Entries shown —
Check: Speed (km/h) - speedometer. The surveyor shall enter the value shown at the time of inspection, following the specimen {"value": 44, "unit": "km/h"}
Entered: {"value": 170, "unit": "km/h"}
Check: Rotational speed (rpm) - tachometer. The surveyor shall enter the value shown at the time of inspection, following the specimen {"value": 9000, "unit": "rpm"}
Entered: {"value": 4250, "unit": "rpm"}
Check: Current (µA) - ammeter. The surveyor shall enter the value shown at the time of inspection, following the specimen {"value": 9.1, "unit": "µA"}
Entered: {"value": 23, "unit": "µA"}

---

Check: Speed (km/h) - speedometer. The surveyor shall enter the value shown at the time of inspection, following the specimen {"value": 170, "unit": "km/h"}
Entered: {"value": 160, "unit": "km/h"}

...

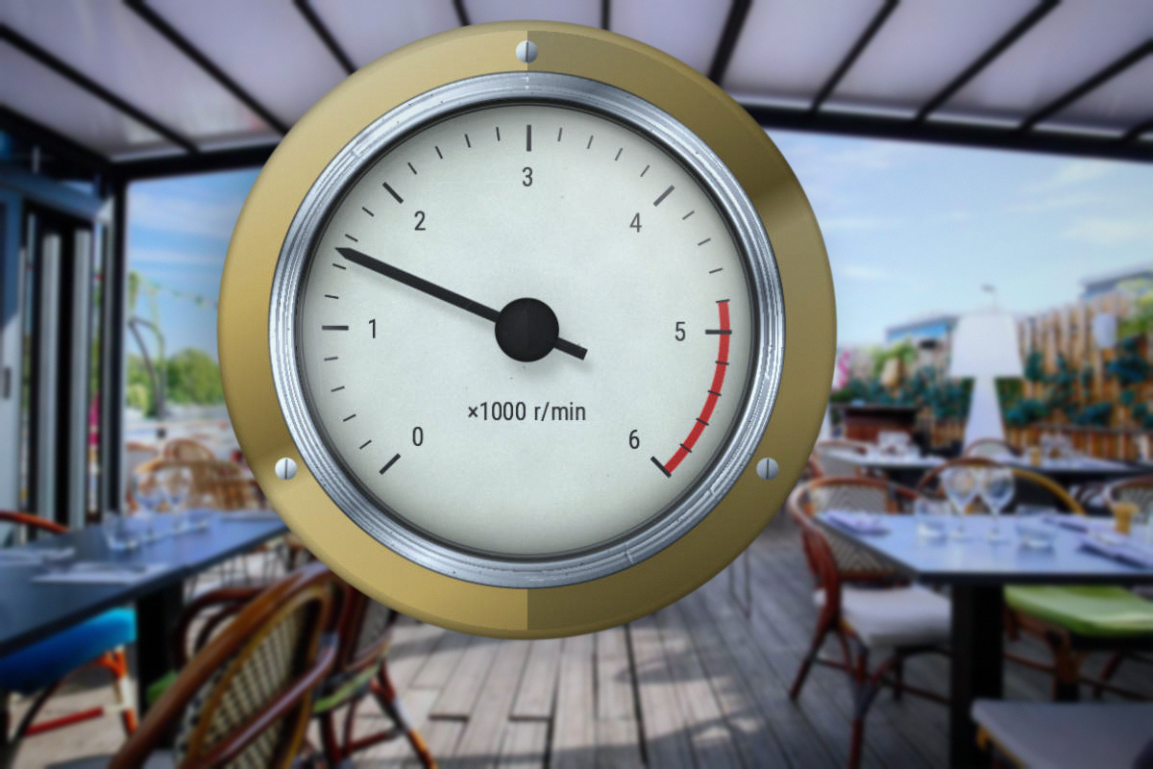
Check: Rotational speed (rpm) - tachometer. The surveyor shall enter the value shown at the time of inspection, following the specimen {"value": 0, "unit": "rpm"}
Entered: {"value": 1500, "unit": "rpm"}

Work task —
Report every line of the rows above that contains the word "inspection", matching case exactly.

Task result —
Check: Speed (km/h) - speedometer. The surveyor shall enter the value shown at the time of inspection, following the specimen {"value": 44, "unit": "km/h"}
Check: Rotational speed (rpm) - tachometer. The surveyor shall enter the value shown at the time of inspection, following the specimen {"value": 9000, "unit": "rpm"}
Check: Current (µA) - ammeter. The surveyor shall enter the value shown at the time of inspection, following the specimen {"value": 9.1, "unit": "µA"}
Check: Speed (km/h) - speedometer. The surveyor shall enter the value shown at the time of inspection, following the specimen {"value": 170, "unit": "km/h"}
Check: Rotational speed (rpm) - tachometer. The surveyor shall enter the value shown at the time of inspection, following the specimen {"value": 0, "unit": "rpm"}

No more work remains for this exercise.